# please help me



## HunnaGirl (Dec 24, 2014)

I was going through pictures on our back up drive - there are literally thousands, trying to create a photo book of my kids. I found several pictures of random women. My hubby took these on the train or out in public. He zoomed in on feet/legs, as he has a foot fetish. I was obviously disgusted by this. When I confronted him he lied about it, saying it was a joke to send the pics to his buddies. The next day he admitted he was taking them for his own personal pleasure. 
I feel like he violated our vows. On top of that, he lied to me. And lied about lying. I feel sick. What do I do?


----------



## Jellybeans (Mar 8, 2011)

What do you want to do? 

His behavior is creepy/stalkerish.


----------



## terrence4159 (Feb 3, 2013)

i may get beat up here but wow, he takes pictures of feet (yeah creepy) and you make it out like he lit a puppy on fire kicked it while in an orgy with 15 other women.

in my opinion you are so over reacting it is scary. if i found my wife had a bunch leg and feet pictures she took on her computer i would ask her why and if she had that fetish im not going to demonize her for it.


----------



## HunnaGirl (Dec 24, 2014)

I feel like he did something creepy and gross, and on top of it all, lied to me. Trust is very important to me. I think I am just as upset that he lied.


----------



## vms (Dec 17, 2014)

terrence4159 said:


> i may get beat up here but wow, he takes pictures of feet (yeah creepy) and you make it out like he lit a puppy on fire kicked it while in an orgy with 15 other women.
> 
> in my opinion you are so over reacting it is scary. if i found my wife had a bunch leg and feet pictures she took on her computer i would ask her why and if she had that fetish im not going to demonize her for it.

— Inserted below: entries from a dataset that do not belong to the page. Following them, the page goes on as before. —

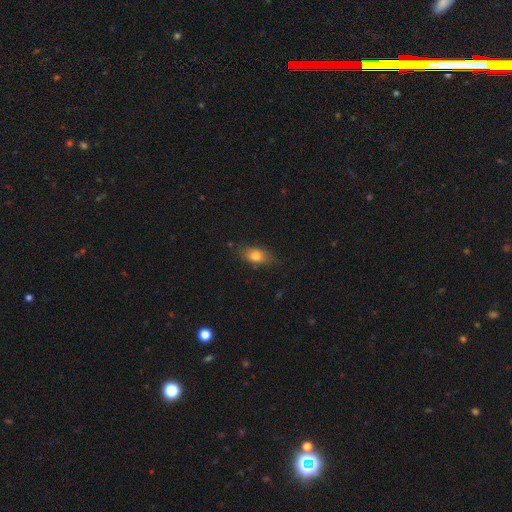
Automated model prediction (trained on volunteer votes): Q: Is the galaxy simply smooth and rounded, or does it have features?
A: smooth — 77%.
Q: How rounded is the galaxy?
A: in between — 80%.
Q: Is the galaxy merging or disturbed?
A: none — 77%.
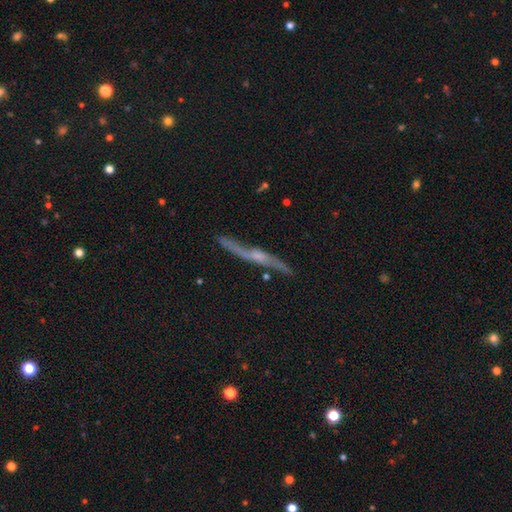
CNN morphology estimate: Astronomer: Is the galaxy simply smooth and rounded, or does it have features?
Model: featured or disk — 81%.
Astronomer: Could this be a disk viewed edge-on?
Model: yes — 78%.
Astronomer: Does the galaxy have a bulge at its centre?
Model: rounded — 68%.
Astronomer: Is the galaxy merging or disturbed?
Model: none — 76%.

The thing with fetishes is that taking photos of feet if that is your fetish is the equivalent of having photos of a nude butt. It's arousing. It's HIS porn, and he's involving unsuspecting women from public spaces in that. 

It's gross, creepy, and disrespectful to every single woman involved. 

OP, you know he had a foot fetish. Do you engage with him in this fetish? Or are your feet off limits?


----------



## FormerSelf (Apr 21, 2013)

The fact that he is clandestinely taking pictures of other woman's feet shows that there is a problem. Sure, he can get away with it because he isn't aiming the camera at the more commonly fantasized bits, he still is still is getting a sexual charge at the unwittingly expense of others. That is very stalker-like.

In this modern day, there is a general acceptance that people watch porn or ogle strangers...but to sneak real-life pics and "use" them later shows a breakdown in self-control. My opinion is that, on a basic level, we ought to work on their self-control so as to direct our sexual attention only toward our spouse...or if it's porn...at least there is some degree of consensus that it is acknowledged and accepted in the marriage. His behavior however is not consensual neither with the subjects nor with you. This is betrayal.

I think before you proceed, it will defined by what you want to do. If this was a dealbreaker, then I don't think any behavior modification should be prescribed...just move on and cut him loose. If you want to understand BEFORE you make a decision, then I suggest counseling and even a trial separation with the intent of withholding a decision until you had time to process everything and to ascertain his intent for reconciliation. 

If you already know you want to work it out...I still suggest counseling and a trial separation. Why? Because if you confront and then take him at his word that he will stop (which is unlikely 'cos he was caught and covered it with a lie before he fessed), then his reality-check consequences won't resonate strongly enough to counter the addiction cycle's need to obtain another sexual fix. He needs help which forgiveness (although required of reconciliation) does not address.


----------



## HunnaGirl (Dec 24, 2014)

I feel like he violated our marriage. The fact that he lied makes it doubly worse. We have two children. That makes it very tricky. I can't believe a word he says anymore. And I have never left my feet off limits, yet he hasn't touched them in years. And they are cute, I might add. I keep up with my pedicures and I am barefoot always in the house. So it's nothing I did. I know he watches porn. I was fine with that. Not with this.


----------



## richie33 (Jul 20, 2012)

He definitely crossed the line. Is it enough to end the marriage...only you can say for sure.


----------



## FormerSelf (Apr 21, 2013)

HunnaGirl said:


> I feel like he violated our marriage. The fact that he lied makes it doubly worse. We have two children. That makes it very tricky. I can't believe a word he says anymore. And I have never left my feet off limits, yet he hasn't touched them in years. And they are cute, I might add. I keep up with my pedicures and I am barefoot always in the house. So it's nothing I did. I know he watches porn. I was fine with that. Not with this.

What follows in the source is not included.